Solo el movimiento antiglobalización impulsado sobre todo por ecologistas y neolibertarios, supo comprender el problema. Ahora que el tiempo ha concedido la razón a quienes desde el principio la tenían, muchos quieren subir a recoger el premio . Sean todos bienvenidos . Pero frente a la corriente del “no todos los políticos son iguales” (los de determinadas formaciones son todos santos aunque alguno de los suyos se forren en el Consejo de Administración de entidades en quiebra); a la del “Comisiones y UGT se han confundido, pero son imprescindibles”; o a la del “vosotros tenéis la culpa de que venga la extrema derecha por criticar a la oligarquía político-sindical”; frente a eso, decía, un simple recordatorio. Mientras el llorado Carlo Giuliani caía abatido por la policía fascista italiana, “solamente por pensar” (como canta SKA-P); algunos de los ahora ofendidos cobraban sueldo como parlamentarios de la izquierda presunta, en unos casos, o de la izquierda decimonónica, en otros. Mientras cientos de compañeros antisistema se pudrían y se pudren en las cárceles de media Europa, ilustres del sindicalismo amarillo compartían mesa sin pudor con los dirigentes de la patronal más rancia, en lujosos restaurantes de esos que salen en la guía de determinada multinacional del neumático.

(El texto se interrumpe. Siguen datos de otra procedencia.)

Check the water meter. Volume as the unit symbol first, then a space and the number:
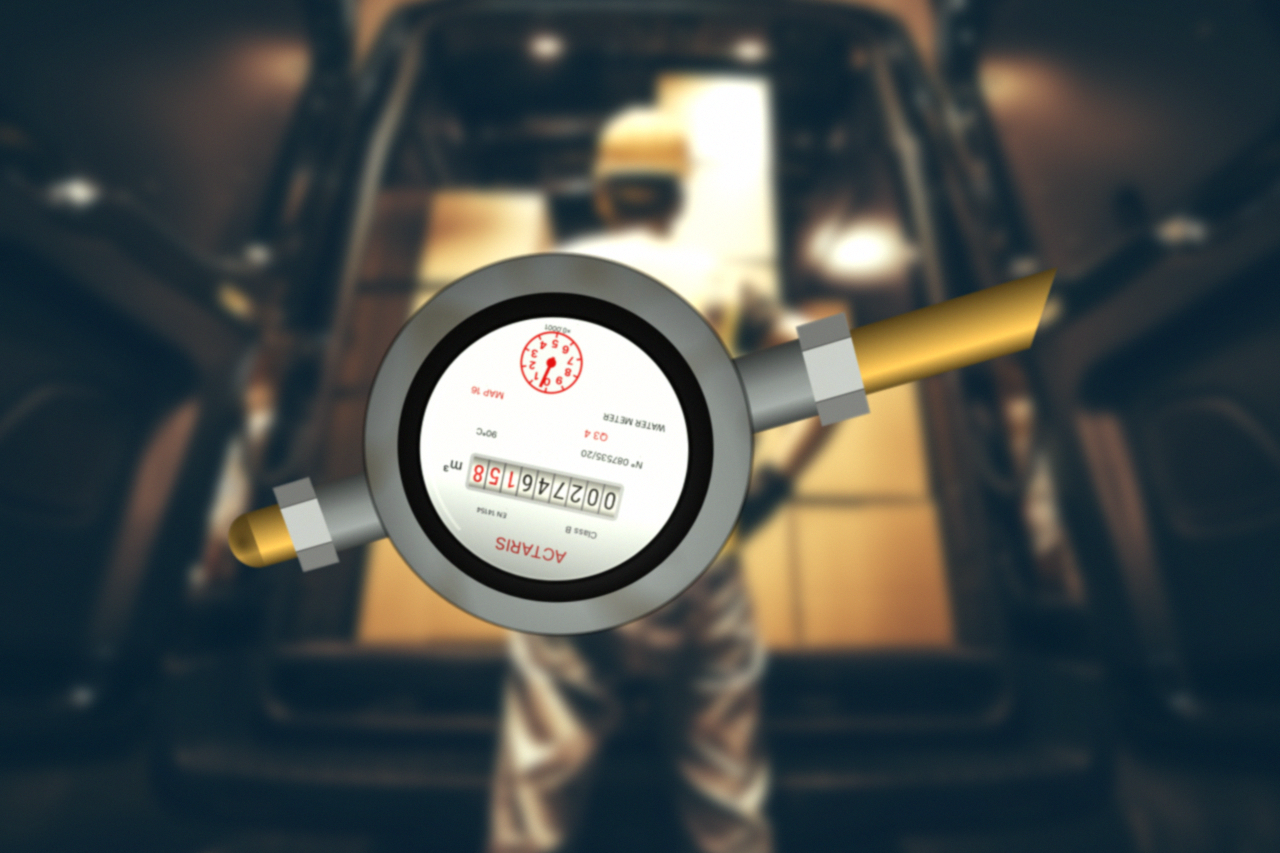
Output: m³ 2746.1580
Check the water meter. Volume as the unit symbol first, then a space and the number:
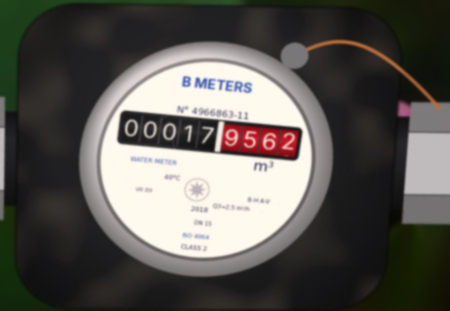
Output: m³ 17.9562
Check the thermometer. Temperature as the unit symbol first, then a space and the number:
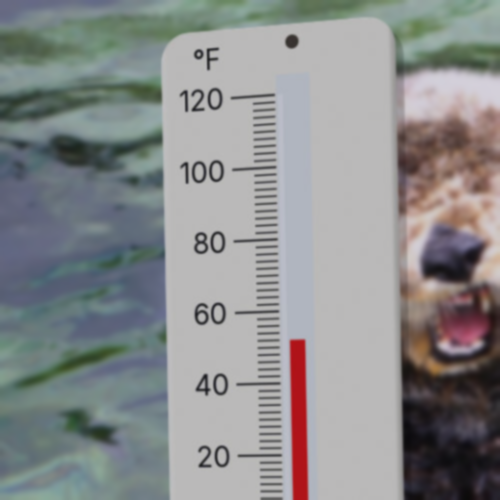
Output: °F 52
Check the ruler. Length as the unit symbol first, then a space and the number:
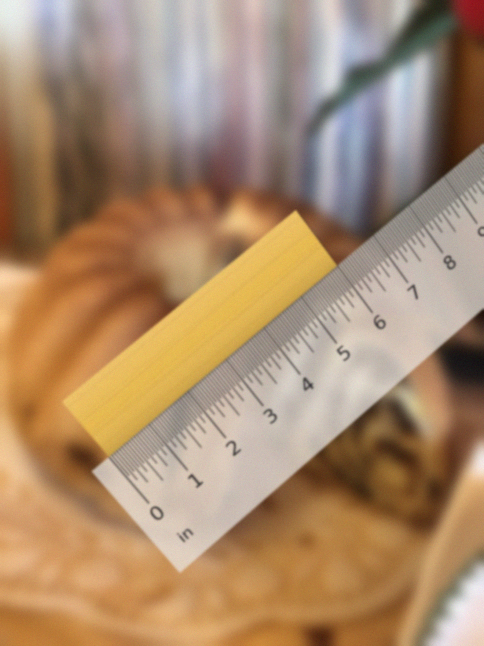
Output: in 6
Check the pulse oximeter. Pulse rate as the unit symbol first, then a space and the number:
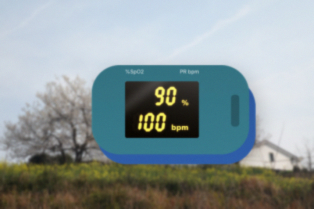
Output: bpm 100
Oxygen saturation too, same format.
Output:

Insisto, sean todos bienvenidos, pero tengamos claro que al día de hoy, pese al fascismo en el poder , pese a la ignorante brutalidad de los antidisturbios y pese a las claras intenciones de algunos afines de adueñarse de la protesta, las calles pertenecen en primera persona a los ciudadanos. Y, como en las juntas de vecinos, cuando asiste el interesado, los apoderados deben pasar a un discreto segundo plano. Por lo menos a este impresentable metido a blogero NO LE REPRESENTAN.
También se extienden por la red mensajes críticos con quienes fueron apaleados por manifestarse de modo pacífico frente a la sede socialista de Ferraz. Si gobierna el PP ¿por qué dáis la brasa al PSOE? Quizá, compañeros, porque nadie salió de Ferraz a decir a la policía que esos señores tenían todo el derecho del mundo a quejarse sin violencia donde quisieran, o quizá porque fueron de los pocos que escucharon el discurso de Rubalcaba en el Congreso.